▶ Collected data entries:
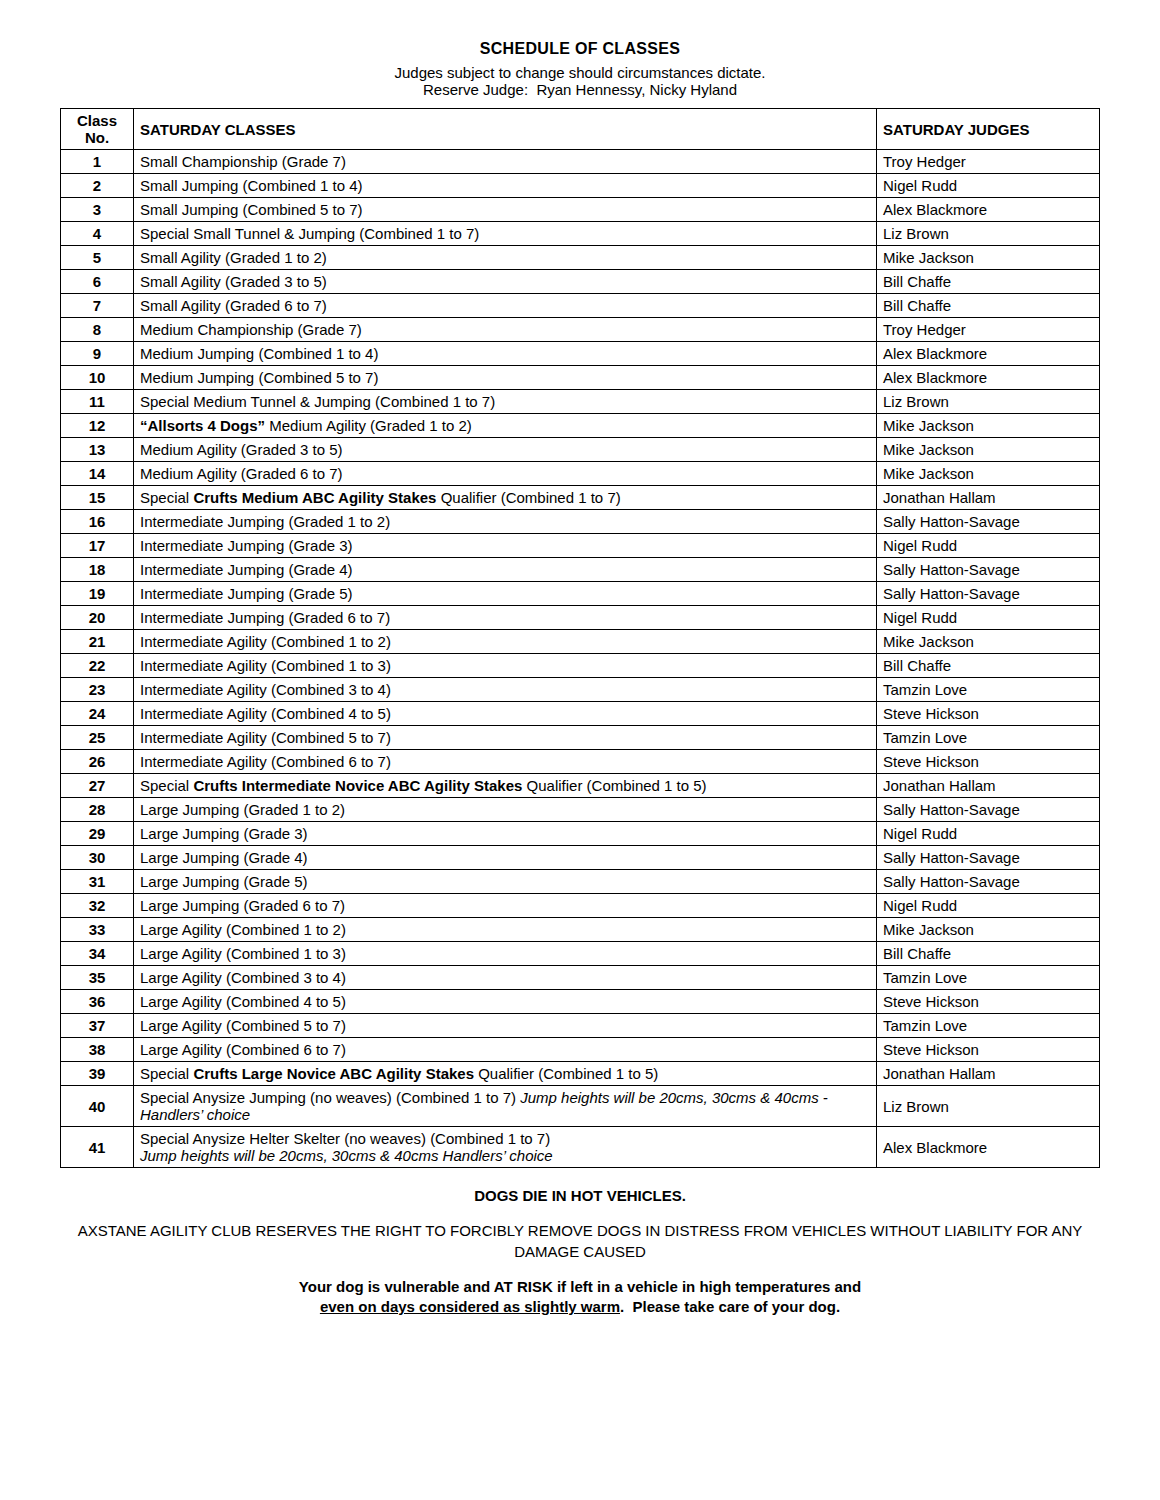SCHEDULE OF CLASSES
Judges subject to change should circumstances dictate.
Reserve Judge: Ryan Hennessy, Nicky Hyland
| Class No. | SATURDAY CLASSES | SATURDAY JUDGES |
| --- | --- | --- |
| 1 | Small Championship (Grade 7) | Troy Hedger |
| 2 | Small Jumping (Combined 1 to 4) | Nigel Rudd |
| 3 | Small Jumping (Combined 5 to 7) | Alex Blackmore |
| 4 | Special Small Tunnel & Jumping (Combined 1 to 7) | Liz Brown |
| 5 | Small Agility (Graded 1 to 2) | Mike Jackson |
| 6 | Small Agility (Graded 3 to 5) | Bill Chaffe |
| 7 | Small Agility (Graded 6 to 7) | Bill Chaffe |
| 8 | Medium Championship (Grade 7) | Troy Hedger |
| 9 | Medium Jumping (Combined 1 to 4) | Alex Blackmore |
| 10 | Medium Jumping (Combined 5 to 7) | Alex Blackmore |
| 11 | Special Medium Tunnel & Jumping (Combined 1 to 7) | Liz Brown |
| 12 | “Allsorts 4 Dogs” Medium Agility (Graded 1 to 2) | Mike Jackson |
| 13 | Medium Agility (Graded 3 to 5) | Mike Jackson |
| 14 | Medium Agility (Graded 6 to 7) | Mike Jackson |
| 15 | Special Crufts Medium ABC Agility Stakes Qualifier (Combined 1 to 7) | Jonathan Hallam |
| 16 | Intermediate Jumping (Graded 1 to 2) | Sally Hatton-Savage |
| 17 | Intermediate Jumping (Grade 3) | Nigel Rudd |
| 18 | Intermediate Jumping (Grade 4) | Sally Hatton-Savage |
| 19 | Intermediate Jumping (Grade 5) | Sally Hatton-Savage |
| 20 | Intermediate Jumping (Graded 6 to 7) | Nigel Rudd |
| 21 | Intermediate Agility (Combined 1 to 2) | Mike Jackson |
| 22 | Intermediate Agility (Combined 1 to 3) | Bill Chaffe |
| 23 | Intermediate Agility (Combined 3 to 4) | Tamzin Love |
| 24 | Intermediate Agility (Combined 4 to 5) | Steve Hickson |
| 25 | Intermediate Agility (Combined 5 to 7) | Tamzin Love |
| 26 | Intermediate Agility (Combined 6 to 7) | Steve Hickson |
| 27 | Special Crufts Intermediate Novice ABC Agility Stakes Qualifier (Combined 1 to 5) | Jonathan Hallam |
| 28 | Large Jumping (Graded 1 to 2) | Sally Hatton-Savage |
| 29 | Large Jumping (Grade 3) | Nigel Rudd |
| 30 | Large Jumping (Grade 4) | Sally Hatton-Savage |
| 31 | Large Jumping (Grade 5) | Sally Hatton-Savage |
| 32 | Large Jumping (Graded 6 to 7) | Nigel Rudd |
| 33 | Large Agility (Combined 1 to 2) | Mike Jackson |
| 34 | Large Agility (Combined 1 to 3) | Bill Chaffe |
| 35 | Large Agility (Combined 3 to 4) | Tamzin Love |
| 36 | Large Agility (Combined 4 to 5) | Steve Hickson |
| 37 | Large Agility (Combined 5 to 7) | Tamzin Love |
| 38 | Large Agility (Combined 6 to 7) | Steve Hickson |
| 39 | Special Crufts Large Novice ABC Agility Stakes Qualifier (Combined 1 to 5) | Jonathan Hallam |
| 40 | Special Anysize Jumping (no weaves) (Combined 1 to 7) Jump heights will be 20cms, 30cms & 40cms - Handlers’ choice | Liz Brown |
| 41 | Special Anysize Helter Skelter (no weaves) (Combined 1 to 7) Jump heights will be 20cms, 30cms & 40cms Handlers’ choice | Alex Blackmore |
Dogs die in hot vehicles.
Axstane Agility Club reserves the right to forcibly remove dogs in distress from vehicles without liability for any damage caused
Your dog is vulnerable and AT RISK if left in a vehicle in high temperatures and
even on days considered as slightly warm. Please take care of your dog.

▶ EXERCISE INSTRUCTIONS:
Please show every line above that includes the word "Nigel".

▶ OUTPUT FOR THIS TASK:
| 2 | Small Jumping (Combined 1 to 4) | Nigel Rudd |
| 17 | Intermediate Jumping (Grade 3) | Nigel Rudd |
| 20 | Intermediate Jumping (Graded 6 to 7) | Nigel Rudd |
| 29 | Large Jumping (Grade 3) | Nigel Rudd |
| 32 | Large Jumping (Graded 6 to 7) | Nigel Rudd |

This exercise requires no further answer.